- _Provided text_:
- - - -
When I was in high school, I had a friend who was dating a black guy. No big deal, people around here are pretty open minded. Anyway, this girl's mom had a cat named spook. One day, her boyfriend knocked on the door. When my friend opened the door to let him in, the cat ran out the door. Her mother, in a panic, shouted "Spook! Nooooo!" That took a lot of explaining to say the least. I'd say go ahead and use the name, but be careful who you say it around.


----------



## Brad B (Apr 29, 2004)

badbullgator said:


> A few years back all the PC folks and a few black groups made a big push to have a road named **** road changed because it was of course was derogatory to blacks. Oh what a fight they put up, years of oppression and what. Every local news station jumped on the bandwagon, people shouted at the county commissioners at the commission meeting. Oh they were so close to righting a wrong they could taste it. That was right up until an elderly man took the podium and explained that this road had been a part of our county for about as long as it has been around. Why it was home to his parents and grandparents who were among the first settlers. Of course that did not sway the mob, after all our county is named after General Robert E Lee and that in and of its self makes the county racist. It turns out the old mans family name is **** and the family was in fact some of the areas first settlers.
- - - -
- _Data to process_:
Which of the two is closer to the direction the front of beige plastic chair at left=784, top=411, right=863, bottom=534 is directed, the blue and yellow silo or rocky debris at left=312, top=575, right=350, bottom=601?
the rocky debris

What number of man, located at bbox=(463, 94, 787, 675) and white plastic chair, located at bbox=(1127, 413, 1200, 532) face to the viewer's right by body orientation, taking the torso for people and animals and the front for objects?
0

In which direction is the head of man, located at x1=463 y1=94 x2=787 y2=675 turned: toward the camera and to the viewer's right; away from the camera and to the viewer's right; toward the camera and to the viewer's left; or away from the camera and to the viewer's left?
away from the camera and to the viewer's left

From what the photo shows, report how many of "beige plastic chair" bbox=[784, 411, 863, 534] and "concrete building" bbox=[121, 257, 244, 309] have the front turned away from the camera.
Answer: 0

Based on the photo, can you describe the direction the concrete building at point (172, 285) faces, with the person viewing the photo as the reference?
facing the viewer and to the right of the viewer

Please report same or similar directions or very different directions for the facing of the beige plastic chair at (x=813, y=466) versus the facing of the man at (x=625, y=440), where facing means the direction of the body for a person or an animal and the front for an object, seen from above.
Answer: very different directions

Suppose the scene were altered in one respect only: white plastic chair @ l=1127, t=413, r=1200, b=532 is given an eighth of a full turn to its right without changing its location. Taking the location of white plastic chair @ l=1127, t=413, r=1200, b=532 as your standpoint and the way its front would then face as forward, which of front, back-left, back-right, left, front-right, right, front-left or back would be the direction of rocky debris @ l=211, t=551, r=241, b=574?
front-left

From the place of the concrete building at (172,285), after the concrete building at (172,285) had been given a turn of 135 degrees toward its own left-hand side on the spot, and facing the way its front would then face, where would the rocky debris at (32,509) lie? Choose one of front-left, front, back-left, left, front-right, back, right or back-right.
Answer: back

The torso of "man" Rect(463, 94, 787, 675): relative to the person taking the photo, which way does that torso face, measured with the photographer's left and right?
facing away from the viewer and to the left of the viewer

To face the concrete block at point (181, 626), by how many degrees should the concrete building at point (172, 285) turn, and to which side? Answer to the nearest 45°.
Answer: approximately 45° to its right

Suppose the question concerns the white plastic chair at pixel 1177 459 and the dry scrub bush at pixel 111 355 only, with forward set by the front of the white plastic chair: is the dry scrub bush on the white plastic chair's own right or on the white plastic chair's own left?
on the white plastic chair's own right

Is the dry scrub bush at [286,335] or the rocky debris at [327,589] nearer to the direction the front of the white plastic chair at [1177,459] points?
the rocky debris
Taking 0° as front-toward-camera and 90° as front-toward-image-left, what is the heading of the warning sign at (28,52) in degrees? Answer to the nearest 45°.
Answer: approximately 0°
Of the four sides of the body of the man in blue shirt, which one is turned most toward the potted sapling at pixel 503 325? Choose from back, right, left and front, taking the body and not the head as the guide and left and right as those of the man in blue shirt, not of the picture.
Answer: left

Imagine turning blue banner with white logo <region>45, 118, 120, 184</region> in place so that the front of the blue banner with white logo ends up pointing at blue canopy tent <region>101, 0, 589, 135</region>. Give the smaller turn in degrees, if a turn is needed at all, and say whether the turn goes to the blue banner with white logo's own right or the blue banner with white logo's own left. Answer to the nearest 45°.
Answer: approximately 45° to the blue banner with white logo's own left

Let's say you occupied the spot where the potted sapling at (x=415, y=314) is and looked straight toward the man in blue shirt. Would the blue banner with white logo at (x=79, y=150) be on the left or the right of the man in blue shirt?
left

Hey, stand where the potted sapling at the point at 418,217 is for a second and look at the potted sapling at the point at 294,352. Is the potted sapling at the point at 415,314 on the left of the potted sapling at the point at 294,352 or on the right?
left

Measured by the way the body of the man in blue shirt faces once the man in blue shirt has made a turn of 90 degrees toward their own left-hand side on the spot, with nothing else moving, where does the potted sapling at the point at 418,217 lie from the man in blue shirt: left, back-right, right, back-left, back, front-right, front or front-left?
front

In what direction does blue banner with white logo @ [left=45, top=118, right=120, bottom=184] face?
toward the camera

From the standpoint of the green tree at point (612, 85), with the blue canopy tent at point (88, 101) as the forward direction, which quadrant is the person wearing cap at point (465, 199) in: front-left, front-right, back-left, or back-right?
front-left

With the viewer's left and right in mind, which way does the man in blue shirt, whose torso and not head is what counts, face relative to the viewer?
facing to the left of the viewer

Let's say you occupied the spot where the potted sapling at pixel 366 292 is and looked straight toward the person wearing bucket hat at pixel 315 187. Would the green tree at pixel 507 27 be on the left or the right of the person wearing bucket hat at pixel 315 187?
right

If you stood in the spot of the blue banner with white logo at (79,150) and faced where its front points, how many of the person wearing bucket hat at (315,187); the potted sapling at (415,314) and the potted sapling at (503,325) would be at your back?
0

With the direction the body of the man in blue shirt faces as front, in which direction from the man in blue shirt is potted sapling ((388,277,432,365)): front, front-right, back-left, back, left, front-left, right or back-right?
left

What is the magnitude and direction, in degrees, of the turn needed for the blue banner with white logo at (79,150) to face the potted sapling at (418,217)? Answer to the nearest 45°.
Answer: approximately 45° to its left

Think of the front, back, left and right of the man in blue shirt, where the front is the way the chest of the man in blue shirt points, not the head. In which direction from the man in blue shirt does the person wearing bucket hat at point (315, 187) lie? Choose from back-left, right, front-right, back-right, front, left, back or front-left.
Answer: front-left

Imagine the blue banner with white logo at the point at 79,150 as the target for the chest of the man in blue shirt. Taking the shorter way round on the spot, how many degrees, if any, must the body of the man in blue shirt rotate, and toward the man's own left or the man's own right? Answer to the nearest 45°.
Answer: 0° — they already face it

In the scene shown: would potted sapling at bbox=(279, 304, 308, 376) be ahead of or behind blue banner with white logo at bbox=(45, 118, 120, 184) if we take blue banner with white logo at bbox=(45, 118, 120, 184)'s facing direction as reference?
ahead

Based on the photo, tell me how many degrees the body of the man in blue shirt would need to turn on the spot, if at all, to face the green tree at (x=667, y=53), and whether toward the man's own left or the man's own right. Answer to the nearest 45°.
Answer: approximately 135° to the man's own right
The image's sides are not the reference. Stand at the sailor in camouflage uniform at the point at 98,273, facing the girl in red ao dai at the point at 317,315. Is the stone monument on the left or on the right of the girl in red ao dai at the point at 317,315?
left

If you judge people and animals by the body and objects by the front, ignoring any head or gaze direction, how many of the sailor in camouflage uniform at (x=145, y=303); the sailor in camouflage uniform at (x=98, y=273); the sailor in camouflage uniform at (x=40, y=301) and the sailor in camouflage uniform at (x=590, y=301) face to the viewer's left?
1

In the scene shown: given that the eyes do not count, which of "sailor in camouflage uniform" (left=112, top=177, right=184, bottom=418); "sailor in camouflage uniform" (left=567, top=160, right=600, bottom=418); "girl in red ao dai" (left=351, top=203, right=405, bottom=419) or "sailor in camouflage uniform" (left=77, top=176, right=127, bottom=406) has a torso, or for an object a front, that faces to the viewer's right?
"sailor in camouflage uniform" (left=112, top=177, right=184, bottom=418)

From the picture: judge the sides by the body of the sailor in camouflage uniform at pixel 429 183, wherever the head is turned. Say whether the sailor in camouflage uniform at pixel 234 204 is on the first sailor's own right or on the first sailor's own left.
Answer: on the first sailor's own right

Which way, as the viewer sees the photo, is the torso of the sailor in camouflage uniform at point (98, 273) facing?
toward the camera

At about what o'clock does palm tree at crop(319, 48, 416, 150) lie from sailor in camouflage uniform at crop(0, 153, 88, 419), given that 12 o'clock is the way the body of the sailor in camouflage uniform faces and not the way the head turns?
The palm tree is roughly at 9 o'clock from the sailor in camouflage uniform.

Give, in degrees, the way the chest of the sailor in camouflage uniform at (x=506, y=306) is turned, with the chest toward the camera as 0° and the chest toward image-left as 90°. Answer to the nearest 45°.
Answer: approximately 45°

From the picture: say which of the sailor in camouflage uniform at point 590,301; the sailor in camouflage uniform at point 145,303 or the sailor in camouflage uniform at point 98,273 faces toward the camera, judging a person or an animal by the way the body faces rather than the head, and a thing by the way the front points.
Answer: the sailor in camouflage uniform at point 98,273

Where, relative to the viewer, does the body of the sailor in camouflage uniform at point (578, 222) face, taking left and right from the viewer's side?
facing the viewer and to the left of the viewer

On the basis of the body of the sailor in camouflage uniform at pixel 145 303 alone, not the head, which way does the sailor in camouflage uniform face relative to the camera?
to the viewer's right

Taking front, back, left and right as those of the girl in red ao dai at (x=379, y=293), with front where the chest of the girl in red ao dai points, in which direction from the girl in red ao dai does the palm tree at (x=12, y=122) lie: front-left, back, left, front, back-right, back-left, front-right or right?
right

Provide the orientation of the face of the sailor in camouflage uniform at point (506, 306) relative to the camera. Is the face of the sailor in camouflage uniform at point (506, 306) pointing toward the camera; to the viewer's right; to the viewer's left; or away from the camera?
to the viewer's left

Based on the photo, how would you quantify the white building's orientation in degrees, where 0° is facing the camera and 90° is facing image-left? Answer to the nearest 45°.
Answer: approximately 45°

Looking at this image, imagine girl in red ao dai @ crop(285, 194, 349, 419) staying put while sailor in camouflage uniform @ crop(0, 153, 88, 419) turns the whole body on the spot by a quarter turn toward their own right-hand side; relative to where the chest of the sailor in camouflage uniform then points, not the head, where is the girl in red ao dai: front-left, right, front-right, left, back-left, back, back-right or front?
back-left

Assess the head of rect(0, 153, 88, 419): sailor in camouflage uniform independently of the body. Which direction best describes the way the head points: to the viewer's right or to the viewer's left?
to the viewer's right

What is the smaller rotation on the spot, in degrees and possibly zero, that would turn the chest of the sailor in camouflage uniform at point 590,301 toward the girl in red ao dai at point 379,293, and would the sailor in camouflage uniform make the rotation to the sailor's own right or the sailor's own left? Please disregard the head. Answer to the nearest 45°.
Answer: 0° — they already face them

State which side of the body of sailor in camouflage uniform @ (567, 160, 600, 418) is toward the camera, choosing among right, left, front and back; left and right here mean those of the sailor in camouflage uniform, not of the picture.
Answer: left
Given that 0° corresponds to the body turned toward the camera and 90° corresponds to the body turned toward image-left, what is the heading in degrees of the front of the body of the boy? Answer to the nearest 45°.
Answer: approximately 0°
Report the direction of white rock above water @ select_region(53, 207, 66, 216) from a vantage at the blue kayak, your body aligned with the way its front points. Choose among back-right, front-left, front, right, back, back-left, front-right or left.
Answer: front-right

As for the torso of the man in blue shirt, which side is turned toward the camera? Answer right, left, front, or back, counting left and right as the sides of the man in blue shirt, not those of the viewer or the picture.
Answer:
- - - -
- _Exercise 1_: Write out the entries verbatim, everything from the line containing "Think of the" down to the line containing "Answer: front-left", with both of those lines included.
- _Exercise 2_: Continue the forum thread about names that might cause offense, picking up after its final sentence.
The forum text and the entries were taken from unrelated sources.

- _Task answer 1_:
Think of the front, back, left and right of the man in blue shirt, where the front is the way the chest of the man in blue shirt points, not the head. In which direction from the man in blue shirt does the person wearing bucket hat at point (315, 187) lie? Choose from back-left, right, front-right, back-right, front, left, back or front-left.
Answer: front-left

- _Task answer 2_:
> 
> Sometimes a **** is not a ****. As my dear old grandmother use to say, only you can allow you to be offended.
> 
> If you intend to hurt someone that is one thing, but to live your life worrying about what other people will think of you for naming your dog spook when there is no intent to offend on your part, well I am sorry for you.


Same here, we had a Jap road named from the early Asian rice farmers that settled that area. Now it's called something else but less than 2 miles from me is still a road named **** road and I know a nice black man lives on the corner of it and nobody has raised a fuss.

Those of you who are hung up on this name thing need to get a dose of reality and move forward.


----------



## Dman (Feb 26, 2003)

This whole thread offends me.


----------



## Angie B (Sep 30, 2003)

Dman said:


> This whole thread offends me.


Troublemaker.. Geeze,,, you girls are so thin skinned anymore. Get over yourself would ya?? 

Angie


----------



## bdwilliams (Jan 26, 2012)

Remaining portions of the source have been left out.